■ Task instructions: Rename "slice" to "wedge" throughout the part that opens with the line containing "Peak Position, Weeks on Chart" and closes with the line containing "Reading left to right, transcribe this chart: for". Return only that part, with everything else left unchanged.

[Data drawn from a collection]
········

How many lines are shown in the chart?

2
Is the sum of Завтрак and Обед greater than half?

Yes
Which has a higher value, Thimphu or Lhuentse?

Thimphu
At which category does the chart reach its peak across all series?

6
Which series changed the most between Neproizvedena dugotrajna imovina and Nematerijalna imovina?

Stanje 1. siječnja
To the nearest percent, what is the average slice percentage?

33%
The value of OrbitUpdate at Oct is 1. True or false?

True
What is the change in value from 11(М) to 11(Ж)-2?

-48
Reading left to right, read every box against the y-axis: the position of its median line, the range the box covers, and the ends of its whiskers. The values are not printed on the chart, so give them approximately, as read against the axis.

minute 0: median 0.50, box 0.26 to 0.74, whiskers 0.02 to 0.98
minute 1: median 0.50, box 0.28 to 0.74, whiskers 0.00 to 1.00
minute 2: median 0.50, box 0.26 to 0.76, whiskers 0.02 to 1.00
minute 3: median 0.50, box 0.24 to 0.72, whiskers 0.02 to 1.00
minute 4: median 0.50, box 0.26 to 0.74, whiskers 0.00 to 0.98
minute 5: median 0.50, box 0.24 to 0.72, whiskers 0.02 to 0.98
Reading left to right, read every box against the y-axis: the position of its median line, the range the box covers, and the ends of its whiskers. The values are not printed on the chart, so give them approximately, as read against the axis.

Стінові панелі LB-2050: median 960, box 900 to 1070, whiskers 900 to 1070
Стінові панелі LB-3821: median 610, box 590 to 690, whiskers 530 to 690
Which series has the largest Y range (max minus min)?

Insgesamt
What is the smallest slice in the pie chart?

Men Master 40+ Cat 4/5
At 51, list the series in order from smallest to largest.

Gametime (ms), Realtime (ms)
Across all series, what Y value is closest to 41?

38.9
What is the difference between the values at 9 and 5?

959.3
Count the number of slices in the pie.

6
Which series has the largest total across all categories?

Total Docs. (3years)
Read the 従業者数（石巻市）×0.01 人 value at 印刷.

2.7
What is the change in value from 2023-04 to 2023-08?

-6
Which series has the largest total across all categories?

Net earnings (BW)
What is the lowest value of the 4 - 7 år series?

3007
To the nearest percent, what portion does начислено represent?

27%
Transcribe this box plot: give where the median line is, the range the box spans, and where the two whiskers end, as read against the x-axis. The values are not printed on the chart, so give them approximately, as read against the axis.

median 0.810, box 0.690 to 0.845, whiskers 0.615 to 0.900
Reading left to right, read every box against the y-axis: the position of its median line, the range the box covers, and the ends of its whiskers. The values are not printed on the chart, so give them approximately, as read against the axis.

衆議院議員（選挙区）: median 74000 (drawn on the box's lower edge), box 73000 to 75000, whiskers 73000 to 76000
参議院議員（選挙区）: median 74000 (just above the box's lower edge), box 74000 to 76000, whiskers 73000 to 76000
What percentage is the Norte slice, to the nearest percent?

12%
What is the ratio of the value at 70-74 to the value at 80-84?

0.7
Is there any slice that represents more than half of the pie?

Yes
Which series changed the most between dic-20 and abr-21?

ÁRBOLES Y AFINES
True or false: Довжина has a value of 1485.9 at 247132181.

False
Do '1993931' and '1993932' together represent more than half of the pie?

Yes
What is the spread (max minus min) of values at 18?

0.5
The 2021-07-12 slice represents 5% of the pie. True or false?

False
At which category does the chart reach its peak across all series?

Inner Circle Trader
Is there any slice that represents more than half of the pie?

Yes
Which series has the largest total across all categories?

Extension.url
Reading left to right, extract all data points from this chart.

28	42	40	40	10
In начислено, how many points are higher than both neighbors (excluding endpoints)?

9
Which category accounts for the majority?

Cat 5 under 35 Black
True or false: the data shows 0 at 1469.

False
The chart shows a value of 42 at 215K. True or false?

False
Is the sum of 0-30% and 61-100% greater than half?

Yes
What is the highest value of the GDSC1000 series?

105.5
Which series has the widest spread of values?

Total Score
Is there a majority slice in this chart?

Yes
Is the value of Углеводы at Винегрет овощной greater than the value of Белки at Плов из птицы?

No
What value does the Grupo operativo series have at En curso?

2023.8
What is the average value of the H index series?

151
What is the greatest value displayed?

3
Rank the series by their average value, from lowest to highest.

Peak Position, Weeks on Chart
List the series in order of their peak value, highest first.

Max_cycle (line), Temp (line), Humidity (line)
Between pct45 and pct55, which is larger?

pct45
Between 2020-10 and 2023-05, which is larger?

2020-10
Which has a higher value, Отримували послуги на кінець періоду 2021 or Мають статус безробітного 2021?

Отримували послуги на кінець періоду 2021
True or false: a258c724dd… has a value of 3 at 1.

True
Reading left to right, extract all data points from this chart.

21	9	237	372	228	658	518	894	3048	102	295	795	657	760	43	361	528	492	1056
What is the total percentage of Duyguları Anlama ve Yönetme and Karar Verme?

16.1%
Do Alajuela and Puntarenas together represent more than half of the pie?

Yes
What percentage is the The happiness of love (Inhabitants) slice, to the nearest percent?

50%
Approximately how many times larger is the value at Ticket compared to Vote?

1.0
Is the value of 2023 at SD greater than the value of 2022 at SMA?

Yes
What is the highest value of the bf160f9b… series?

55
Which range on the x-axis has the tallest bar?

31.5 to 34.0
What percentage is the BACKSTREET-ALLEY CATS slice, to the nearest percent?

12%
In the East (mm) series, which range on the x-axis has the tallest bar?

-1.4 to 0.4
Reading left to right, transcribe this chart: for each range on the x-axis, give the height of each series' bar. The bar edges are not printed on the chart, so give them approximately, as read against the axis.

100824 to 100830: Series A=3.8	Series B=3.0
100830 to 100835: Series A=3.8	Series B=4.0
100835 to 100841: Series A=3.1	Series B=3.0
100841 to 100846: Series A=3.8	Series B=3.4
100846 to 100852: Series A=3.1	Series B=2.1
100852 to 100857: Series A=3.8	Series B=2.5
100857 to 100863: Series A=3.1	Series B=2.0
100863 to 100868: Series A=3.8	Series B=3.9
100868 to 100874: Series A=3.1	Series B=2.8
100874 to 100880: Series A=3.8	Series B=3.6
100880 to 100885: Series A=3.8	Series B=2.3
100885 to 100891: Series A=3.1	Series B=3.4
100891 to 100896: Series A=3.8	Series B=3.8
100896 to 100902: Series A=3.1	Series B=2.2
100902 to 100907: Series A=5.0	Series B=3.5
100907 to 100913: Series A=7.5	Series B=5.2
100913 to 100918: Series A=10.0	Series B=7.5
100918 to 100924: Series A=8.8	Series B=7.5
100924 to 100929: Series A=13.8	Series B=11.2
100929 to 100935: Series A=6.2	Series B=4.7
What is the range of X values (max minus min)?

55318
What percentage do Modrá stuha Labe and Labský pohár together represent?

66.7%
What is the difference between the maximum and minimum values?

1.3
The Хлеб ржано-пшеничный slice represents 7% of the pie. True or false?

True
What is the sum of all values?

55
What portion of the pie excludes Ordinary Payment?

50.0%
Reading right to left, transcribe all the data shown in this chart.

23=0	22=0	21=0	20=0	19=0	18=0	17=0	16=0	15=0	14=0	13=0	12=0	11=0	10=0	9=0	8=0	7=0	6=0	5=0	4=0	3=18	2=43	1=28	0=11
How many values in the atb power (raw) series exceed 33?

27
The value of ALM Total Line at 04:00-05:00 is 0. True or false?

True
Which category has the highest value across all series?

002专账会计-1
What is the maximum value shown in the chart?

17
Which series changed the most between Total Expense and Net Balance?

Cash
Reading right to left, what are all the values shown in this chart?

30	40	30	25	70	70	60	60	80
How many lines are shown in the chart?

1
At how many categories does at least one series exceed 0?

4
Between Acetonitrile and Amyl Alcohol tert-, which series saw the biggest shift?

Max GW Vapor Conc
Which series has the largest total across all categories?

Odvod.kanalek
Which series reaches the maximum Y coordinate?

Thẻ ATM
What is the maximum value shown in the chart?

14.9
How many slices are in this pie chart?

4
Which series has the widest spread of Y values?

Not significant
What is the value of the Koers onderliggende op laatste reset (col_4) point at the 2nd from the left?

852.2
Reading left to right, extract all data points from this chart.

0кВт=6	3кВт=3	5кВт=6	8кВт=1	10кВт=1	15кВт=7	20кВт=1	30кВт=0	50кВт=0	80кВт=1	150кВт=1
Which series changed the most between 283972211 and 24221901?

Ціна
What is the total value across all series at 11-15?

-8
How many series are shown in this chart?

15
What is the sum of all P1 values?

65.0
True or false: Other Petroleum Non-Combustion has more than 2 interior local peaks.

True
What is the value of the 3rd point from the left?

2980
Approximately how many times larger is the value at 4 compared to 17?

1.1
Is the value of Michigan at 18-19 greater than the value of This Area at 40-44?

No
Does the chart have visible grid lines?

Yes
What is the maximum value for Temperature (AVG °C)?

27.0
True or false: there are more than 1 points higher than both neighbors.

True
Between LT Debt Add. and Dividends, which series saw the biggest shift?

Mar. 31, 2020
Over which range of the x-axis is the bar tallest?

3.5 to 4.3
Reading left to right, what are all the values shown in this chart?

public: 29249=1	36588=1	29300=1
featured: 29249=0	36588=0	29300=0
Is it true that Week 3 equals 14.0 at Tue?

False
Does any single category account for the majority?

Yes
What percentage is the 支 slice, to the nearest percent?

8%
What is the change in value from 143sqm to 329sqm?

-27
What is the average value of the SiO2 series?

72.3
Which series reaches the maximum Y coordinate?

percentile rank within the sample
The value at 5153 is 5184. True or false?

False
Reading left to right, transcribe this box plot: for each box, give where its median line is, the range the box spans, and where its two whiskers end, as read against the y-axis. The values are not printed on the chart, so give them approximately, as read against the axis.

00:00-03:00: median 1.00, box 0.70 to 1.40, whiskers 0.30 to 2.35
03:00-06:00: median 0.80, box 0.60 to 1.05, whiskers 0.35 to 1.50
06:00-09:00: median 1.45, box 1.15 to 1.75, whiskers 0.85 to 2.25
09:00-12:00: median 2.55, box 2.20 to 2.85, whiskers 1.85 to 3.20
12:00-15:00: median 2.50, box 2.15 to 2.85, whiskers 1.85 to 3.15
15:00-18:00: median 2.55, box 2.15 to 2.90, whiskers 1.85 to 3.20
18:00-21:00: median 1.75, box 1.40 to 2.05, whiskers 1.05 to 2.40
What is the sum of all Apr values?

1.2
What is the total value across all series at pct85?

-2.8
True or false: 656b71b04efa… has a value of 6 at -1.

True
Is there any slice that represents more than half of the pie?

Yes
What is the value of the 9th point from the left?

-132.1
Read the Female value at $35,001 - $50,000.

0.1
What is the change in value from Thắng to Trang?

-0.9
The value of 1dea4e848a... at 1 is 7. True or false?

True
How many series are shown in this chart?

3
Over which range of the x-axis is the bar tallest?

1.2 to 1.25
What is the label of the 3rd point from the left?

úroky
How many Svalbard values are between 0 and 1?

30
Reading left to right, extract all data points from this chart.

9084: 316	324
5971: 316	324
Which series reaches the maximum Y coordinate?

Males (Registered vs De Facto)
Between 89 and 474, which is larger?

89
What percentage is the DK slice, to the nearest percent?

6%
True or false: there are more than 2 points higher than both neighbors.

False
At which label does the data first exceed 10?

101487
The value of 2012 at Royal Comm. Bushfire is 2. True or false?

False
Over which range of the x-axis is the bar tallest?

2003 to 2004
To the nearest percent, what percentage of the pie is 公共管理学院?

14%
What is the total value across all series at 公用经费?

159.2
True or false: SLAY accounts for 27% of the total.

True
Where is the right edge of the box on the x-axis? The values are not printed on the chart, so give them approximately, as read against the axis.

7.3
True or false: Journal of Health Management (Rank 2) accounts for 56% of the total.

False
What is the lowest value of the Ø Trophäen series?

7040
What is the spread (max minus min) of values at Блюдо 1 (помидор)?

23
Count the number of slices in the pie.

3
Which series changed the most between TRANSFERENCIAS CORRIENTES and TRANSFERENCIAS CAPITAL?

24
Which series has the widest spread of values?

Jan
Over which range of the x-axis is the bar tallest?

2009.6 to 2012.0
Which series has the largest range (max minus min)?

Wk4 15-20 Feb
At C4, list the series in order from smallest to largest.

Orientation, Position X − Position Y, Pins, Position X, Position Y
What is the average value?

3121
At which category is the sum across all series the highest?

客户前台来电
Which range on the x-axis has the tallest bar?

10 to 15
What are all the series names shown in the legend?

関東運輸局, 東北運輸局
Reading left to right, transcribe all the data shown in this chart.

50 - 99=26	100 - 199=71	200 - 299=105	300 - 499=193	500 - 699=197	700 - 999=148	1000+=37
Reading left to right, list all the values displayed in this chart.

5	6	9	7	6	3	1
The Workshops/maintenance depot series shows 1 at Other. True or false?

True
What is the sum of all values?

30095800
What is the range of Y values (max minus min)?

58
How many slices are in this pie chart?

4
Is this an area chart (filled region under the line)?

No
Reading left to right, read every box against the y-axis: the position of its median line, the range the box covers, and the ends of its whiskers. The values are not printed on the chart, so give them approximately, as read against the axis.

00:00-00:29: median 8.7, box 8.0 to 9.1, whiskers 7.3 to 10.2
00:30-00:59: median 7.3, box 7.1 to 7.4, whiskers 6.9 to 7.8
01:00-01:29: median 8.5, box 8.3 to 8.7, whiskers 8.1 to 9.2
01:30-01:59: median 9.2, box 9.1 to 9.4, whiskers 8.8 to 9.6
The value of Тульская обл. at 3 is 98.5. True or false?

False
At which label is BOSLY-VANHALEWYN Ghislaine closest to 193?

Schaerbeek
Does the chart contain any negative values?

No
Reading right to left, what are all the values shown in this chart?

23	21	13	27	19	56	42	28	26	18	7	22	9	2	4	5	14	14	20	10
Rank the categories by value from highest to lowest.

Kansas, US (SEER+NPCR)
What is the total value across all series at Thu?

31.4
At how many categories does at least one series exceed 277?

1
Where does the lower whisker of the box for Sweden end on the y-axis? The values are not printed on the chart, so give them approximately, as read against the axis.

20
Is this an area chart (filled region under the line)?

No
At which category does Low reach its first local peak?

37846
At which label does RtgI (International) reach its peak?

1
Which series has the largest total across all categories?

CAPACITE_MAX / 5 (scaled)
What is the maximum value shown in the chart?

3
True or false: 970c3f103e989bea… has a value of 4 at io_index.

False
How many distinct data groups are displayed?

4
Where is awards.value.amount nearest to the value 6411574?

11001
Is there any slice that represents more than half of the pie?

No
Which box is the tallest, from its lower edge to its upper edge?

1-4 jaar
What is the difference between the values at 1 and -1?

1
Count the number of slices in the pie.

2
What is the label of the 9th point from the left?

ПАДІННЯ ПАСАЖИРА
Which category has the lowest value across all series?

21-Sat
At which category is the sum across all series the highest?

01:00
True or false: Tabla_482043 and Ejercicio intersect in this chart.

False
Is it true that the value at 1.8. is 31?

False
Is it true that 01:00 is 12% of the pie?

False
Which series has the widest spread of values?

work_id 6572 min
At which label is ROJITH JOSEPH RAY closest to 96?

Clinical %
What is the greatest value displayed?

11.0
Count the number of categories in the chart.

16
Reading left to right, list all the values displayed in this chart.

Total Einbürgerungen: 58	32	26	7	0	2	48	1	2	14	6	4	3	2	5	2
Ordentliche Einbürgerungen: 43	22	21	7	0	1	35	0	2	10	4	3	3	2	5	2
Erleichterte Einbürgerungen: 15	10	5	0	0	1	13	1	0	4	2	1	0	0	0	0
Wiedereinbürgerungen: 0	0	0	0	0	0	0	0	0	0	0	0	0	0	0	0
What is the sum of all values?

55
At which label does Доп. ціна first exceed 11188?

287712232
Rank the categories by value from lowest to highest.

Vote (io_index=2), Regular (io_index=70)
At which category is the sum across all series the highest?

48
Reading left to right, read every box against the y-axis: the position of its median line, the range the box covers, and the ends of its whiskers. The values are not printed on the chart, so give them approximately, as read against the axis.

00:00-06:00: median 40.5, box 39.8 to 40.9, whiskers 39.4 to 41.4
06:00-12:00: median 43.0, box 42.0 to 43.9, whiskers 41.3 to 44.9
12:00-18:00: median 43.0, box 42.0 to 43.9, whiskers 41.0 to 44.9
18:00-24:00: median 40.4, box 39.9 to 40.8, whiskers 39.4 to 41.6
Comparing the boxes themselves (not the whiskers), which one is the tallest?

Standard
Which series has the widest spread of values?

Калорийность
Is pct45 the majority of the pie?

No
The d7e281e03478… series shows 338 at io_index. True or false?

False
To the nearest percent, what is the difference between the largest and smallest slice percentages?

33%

········

■ Answer section:
Peak Position, Weeks on Chart
List the series in order of their peak value, highest first.

Max_cycle (line), Temp (line), Humidity (line)
Between pct45 and pct55, which is larger?

pct45
Between 2020-10 and 2023-05, which is larger?

2020-10
Which has a higher value, Отримували послуги на кінець періоду 2021 or Мають статус безробітного 2021?

Отримували послуги на кінець періоду 2021
True or false: a258c724dd… has a value of 3 at 1.

True
Reading left to right, extract all data points from this chart.

21	9	237	372	228	658	518	894	3048	102	295	795	657	760	43	361	528	492	1056
What is the total percentage of Duyguları Anlama ve Yönetme and Karar Verme?

16.1%
Do Alajuela and Puntarenas together represent more than half of the pie?

Yes
What percentage is the The happiness of love (Inhabitants) wedge, to the nearest percent?

50%
Approximately how many times larger is the value at Ticket compared to Vote?

1.0
Is the value of 2023 at SD greater than the value of 2022 at SMA?

Yes
What is the highest value of the bf160f9b… series?

55
Which range on the x-axis has the tallest bar?

31.5 to 34.0
What percentage is the BACKSTREET-ALLEY CATS wedge, to the nearest percent?

12%
In the East (mm) series, which range on the x-axis has the tallest bar?

-1.4 to 0.4
Reading left to right, transcribe this chart: for each range on the x-axis, give the height of each series' bar. The bar edges are not printed on the chart, so give them approximately, as read against the axis.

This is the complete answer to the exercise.